Another $100 billion could be retrieved by collecting taxes from Fortune 500 companies at the 26% rate paid from 1987 to 2008. CTJ puts the figure at over $200 billion.

Worse yet is the loss from tax havens, which the Tax Justice Network estimates as $337 billion.

Despite some overlap in these figures, it all adds up to a pretty good chunk of the deficit.
 
What is 150 billion when you're deficit is 15.5 trillion. A drop in the bucket.

No matter how you try to look at it, progressive taxes are unfair. Now the super rich getting tax cuts is a touchy subject. Do you think they invest more? Create any jobs? I feel they do, and to give them tax breaks makes investing in an unstable market more palatable.

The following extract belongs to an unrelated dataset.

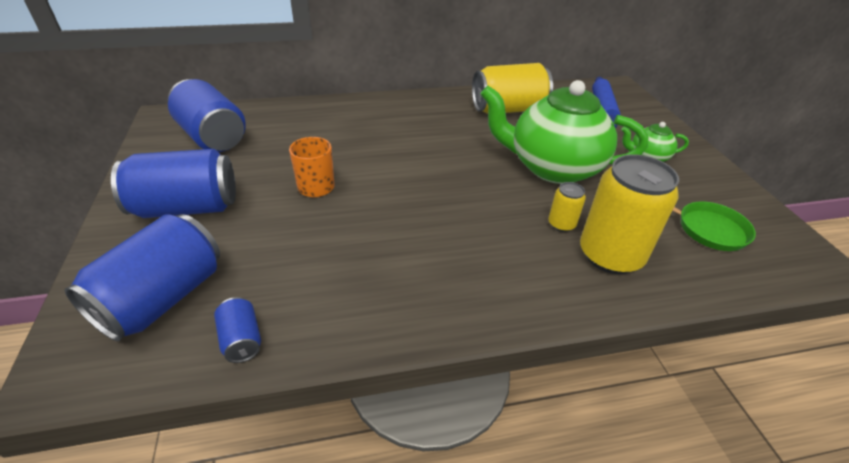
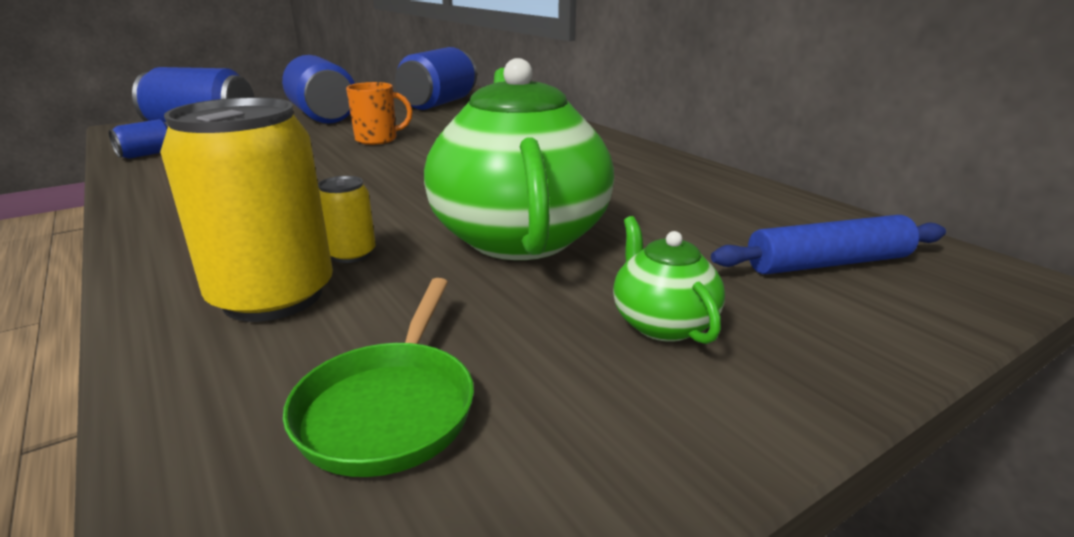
camera: 70 degrees right, 15 degrees down
yellow can [472,63,553,114] -> none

Other than the super rich, where those tax breaks apply, the wealthy pay a very high tax rate, unless all of their money is capital gains. Would you like there to be a high capital gains tax? Honest answer, I'm not hating on your opinions here.

As far as this quote is concerned. "Add in gas taxes, etc, car registration, all gov't fees etc, and the poor even pay as much as or more than the rich."

Do you not think the wealthy pay those exact same taxes? Of course they do. They most likely pay much more into these taxes due to owning more vehicles, which implies they pay more gas taxes, and more in registration fees. They also pay property taxes on their homes and land. They also pay sales taxes, if their home state has a state sales tax. Being wealthy usually means you buy more items. So there is NO WAY the poor pay more taxes than the rich on these other tax systems.

There should be a flat tax percentage. 10% max. Regardless of your income 10% goes to taxes. We would bring in more tax revenue this way, and no one would feel attacked by a certain party. Why hate the rich? Why all the class envy? They've done nothing but work hard, succeed, or receive inheritance from parents that have done so. No American should legislate their money away only to redistribute it to those who make less. That is theivery at it's definition. That is not "The land of Opportunity."
 
The mega rich have tripled their wealth under voodoo- while the rest and the country go to hell. Taxes on the whole are way too low- 12% corporate EFFECTIVE tax. You believe a lot of Pub BS. We need DEMAND- the rich, banks, and corporations are SITTING on record amounts. Ideological idiocy.
 
You didn't address anything in my reply. I honestly want to know why you feel the way you do, without any bashing.

Also at what point do you feel taxes would be too high? 30%?
 
Like Obama, I would only raise taxes on the rich and make the corporate effective rate 20-25% ASAP- and raise the min wage to 10.50, the equivalent of 1968's, by 2014.
I think i'd like capital gains to be the the same as income rates, person by person. And a lot of making taxes SIMPLER.
 
In your own words please, why should the rich be taxed more than anyone else?

You would raise the business tax up to 25% and raise minimum wage to 10.50... How would anyone in America start a business? It's extremely hard as it is without those elements.

Low taxes on capital gains encourages investments. Less risk, more reward. I do not understand how raising this to anything over 10% would be beneficial to our country.

We finally agree when it comes to making taxes more simple.
 
Add in gas taxes, etc, car registration, all gov't fees etc, and the poor even pay as much as or more than the rich, and definity more than corps. see sig pp1- Pubs are a lying, thieving disaster for the country. Change the channel, dupes- hoping for your recovery.

You're right. Other government fees and taxes tax the poor at a higher rate than the rich. The rich also have significant unreported income... a lot of the stuff their companies provide them like "business trips" to Hawaii, a company car, a cell phone, etc.
 
That's completely untrue. Gas tax is the same regardless of income, as are registration fees, as is sales tax.